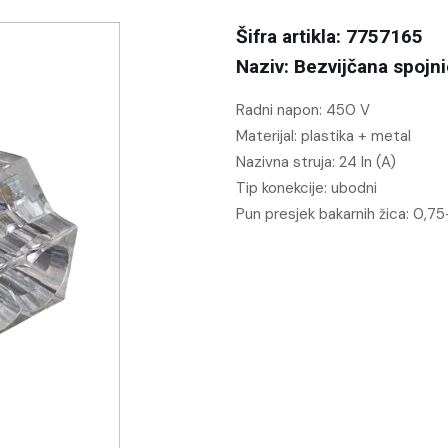
Šifra artikla: 7757165
Naziv: Bezvijčana spoj
Radni napon:
450 V
Materijal:
plastika + metal
Nazivna struja:
24 In (A)
Tip konekcije:
ubodni
Pun presjek bakarnih žica:
0,75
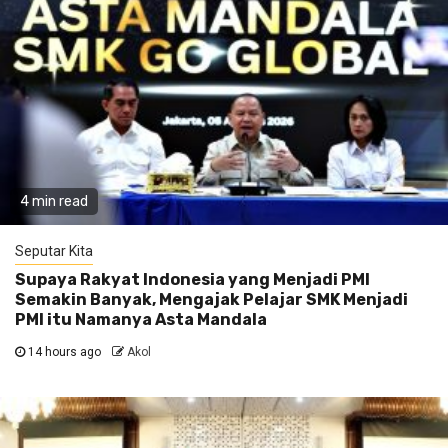
4 min read
Seputar Kita
Supaya Rakyat Indonesia yang Menjadi PMI
Semakin Banyak, Mengajak Pelajar SMK Menjadi
PMI itu Namanya Asta Mandala
14 hours ago
Akol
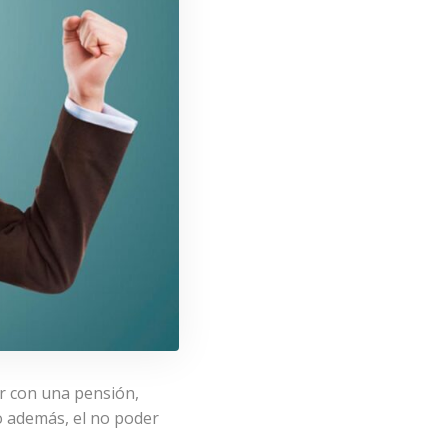
ar con una pensión,
no además, el no poder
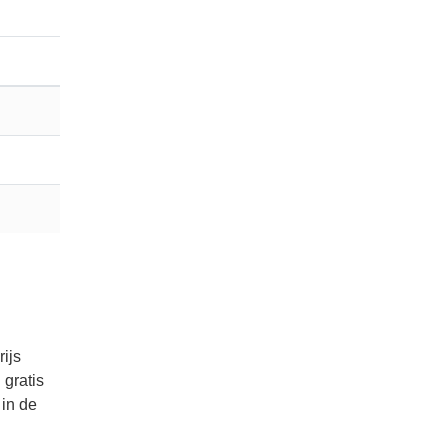
rijs
 gratis
 in de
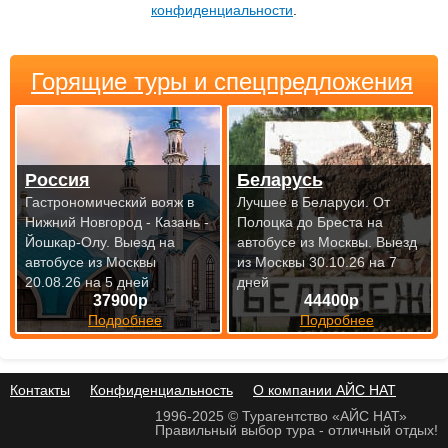
конфиденциальности
.
Горящие туры и спецпредложения
Россия
Беларусь
Гастрономический вояж в
Лучшее в Беларуси. От
Нижний Новгород - Казань -
Полоцка до Бреста на
Йошкар-Олу.
Выезд на
автобусе из Москвы.
Выезд
автобусе из Москвы
из Москвы 30.10.26 на 7
20.08.26 на 5 дней
дней
37900р
44400р
Подробнее
Подробнее
Контакты
Конфиденциальность
О компании АЙС НАТ
1996-2025 © Турагентство «АЙС НАТ»
Правильный выбор тура - отличный отдых!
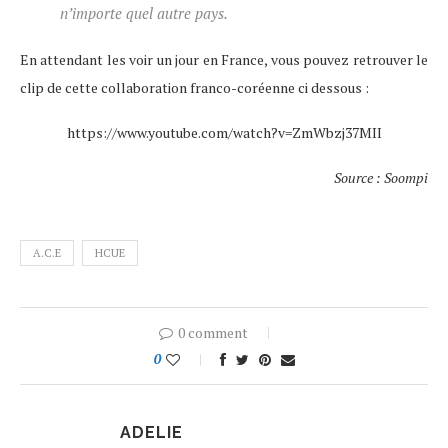
n’importe quel autre pays.
En attendant les voir un jour en France, vous pouvez retrouver le
clip de cette collaboration franco-coréenne ci dessous :
https://www.youtube.com/watch?v=ZmWbzj37MII
Source : Soompi
A.C.E
HCUE
0 comment
0
ADELIE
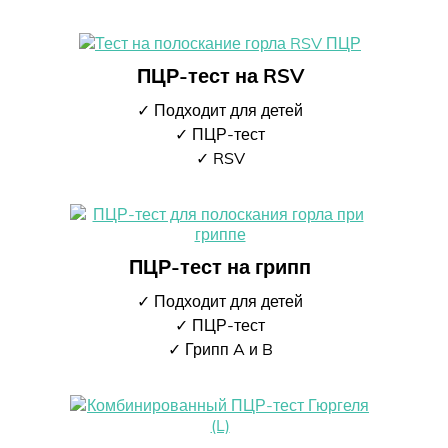
ПЦР-тест на RSV
✓ Подходит для детей
✓ ПЦР-тест
✓ RSV
ПЦР-тест на грипп
✓ Подходит для детей
✓ ПЦР-тест
✓ Грипп A и B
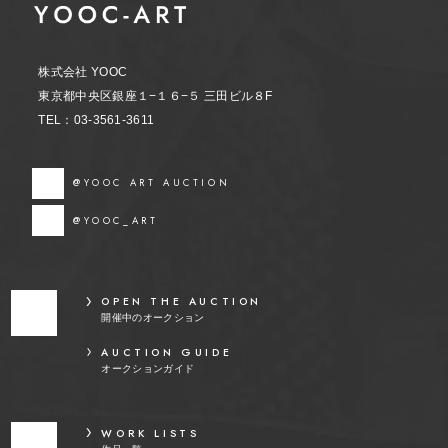
株式会社 YOOC
東京都中央区銀座１−１６−５ 三田ビル８F
TEL：03-3561-3611
@YOOC ART AUCTION
@YOOC_ART
OPEN THE AUCTION
開催中のオークション
AUCTION GUIDE
オークションガイド
WORK LISTS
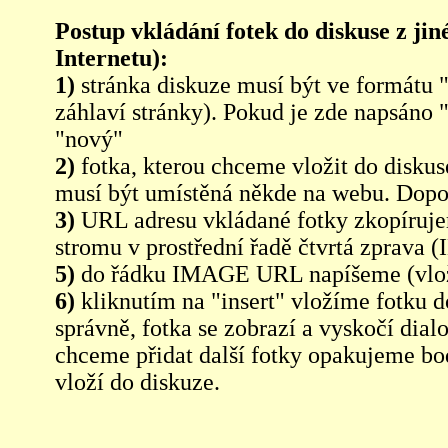
Postup vkládání fotek do diskuse z jin
Internetu):
1)
stránka diskuze musí být ve formátu 
záhlaví stránky). Pokud je zde napsáno 
"nový"
2)
fotka, kterou chceme vložit do diskus
musí být umístěná někde na webu. Dopo
3)
URL adresu vkládané fotky zkopíruj
stromu v prostřední řadě čtvrtá zpra
5)
do řádku IMAGE URL napíšeme (vlo
6)
kliknutím na "insert" vložíme fotku d
správně, fotka se zobrazí a vyskočí dia
chceme přidat další fotky opakujeme bod
vloží do diskuze.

Your instructions: Reproduce the rows word for word, from the line containing "n’importe quel autre pays." to the end of the rows, and leave out the pictures.

Solved exercise:
n’importe quel autre pays.
En attendant les voir un jour en France, vous pouvez retrouver le
clip de cette collaboration franco-coréenne ci dessous :
https://www.youtube.com/watch?v=ZmWbzj37MII
Source : Soompi
A.C.E
HCUE
0 comment
0
ADELIE
ПЦР-тест на RSV
✓ Подходит для детей
✓ ПЦР-тест
✓ RSV
ПЦР-тест на грипп
✓ Подходит для детей
✓ ПЦР-тест
✓ Грипп A и B
株式会社 YOOC
東京都中央区銀座１−１６−５ 三田ビル８F
TEL：03-3561-3611
@YOOC ART AUCTION
@YOOC_ART
OPEN THE AUCTION
開催中のオークション
AUCTION GUIDE
オークションガイド
WORK LISTS
Postup vkládání fotek do diskuse z jin
Internetu):
1)
stránka diskuze musí být ve formátu 
záhlaví stránky). Pokud je zde napsáno 
"nový"
2)
fotka, kterou chceme vložit do diskus
musí být umístěná někde na webu. Dopo
3)
URL adresu vkládané fotky zkopíruj
stromu v prostřední řadě čtvrtá zpra
5)
do řádku IMAGE URL napíšeme (vlo
6)
kliknutím na "insert" vložíme fotku d
správně, fotka se zobrazí a vyskočí dia
chceme přidat další fotky opakujeme bod
vloží do diskuze.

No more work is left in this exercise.